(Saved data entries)
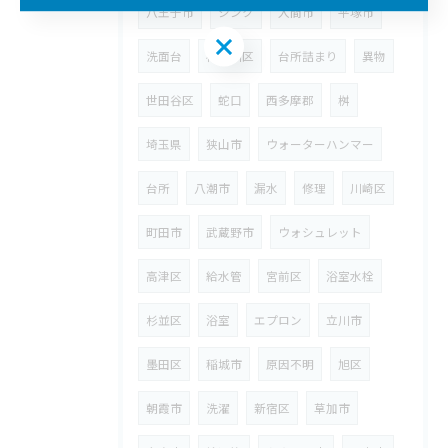
八王子市
シンク
入間市
平塚市
ご相談はこちら
洗面台
神奈川区
台所詰まり
異物
世田谷区
蛇口
西多摩郡
桝
埼玉県
狭山市
ウォーターハンマー
台所
八潮市
漏水
修理
川崎区
町田市
武蔵野市
ウォシュレット
高津区
給水管
宮前区
浴室水栓
杉並区
浴室
エプロン
立川市
墨田区
稲城市
原因不明
旭区
朝霞市
洗濯
新宿区
草加市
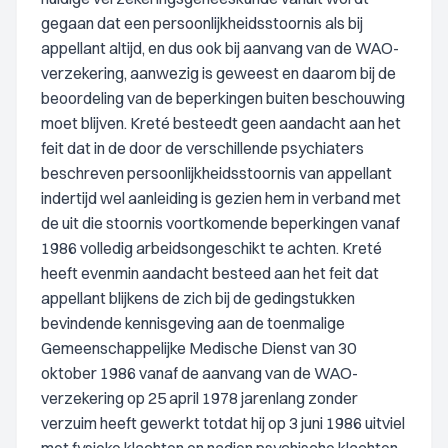
gegaan dat een persoonlijkheidsstoornis als bij
appellant altijd, en dus ook bij aanvang van de WAO-
verzekering, aanwezig is geweest en daarom bij de
beoordeling van de beperkingen buiten beschouwing
moet blijven. Kreté besteedt geen aandacht aan het
feit dat in de door de verschillende psychiaters
beschreven persoonlijkheidsstoornis van appellant
indertijd wel aanleiding is gezien hem in verband met
de uit die stoornis voortkomende beperkingen vanaf
1986 volledig arbeidsongeschikt te achten. Kreté
heeft evenmin aandacht besteed aan het feit dat
appellant blijkens de zich bij de gedingstukken
bevindende kennisgeving aan de toenmalige
Gemeenschappelijke Medische Dienst van 30
oktober 1986 vanaf de aanvang van de WAO-
verzekering op 25 april 1978 jarenlang zonder
verzuim heeft gewerkt totdat hij op 3 juni 1986 uitviel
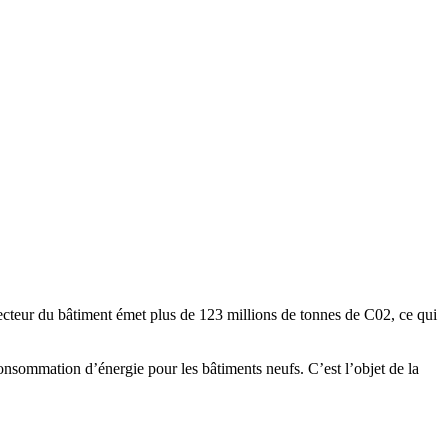
ecteur du bâtiment émet plus de 123 millions de tonnes de C02, ce qui
onsommation d’énergie pour les bâtiments neufs. C’est l’objet de la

### Prompt
Begin at the line containing "verzekering op 25 april 1978 jarenlang zonder" and copy every line through the end of the data above exactly, omitting the pictures.

### Exercise result
verzekering op 25 april 1978 jarenlang zonder
verzuim heeft gewerkt totdat hij op 3 juni 1986 uitviel
ecteur du bâtiment émet plus de 123 millions de tonnes de C02, ce qui
onsommation d’énergie pour les bâtiments neufs. C’est l’objet de la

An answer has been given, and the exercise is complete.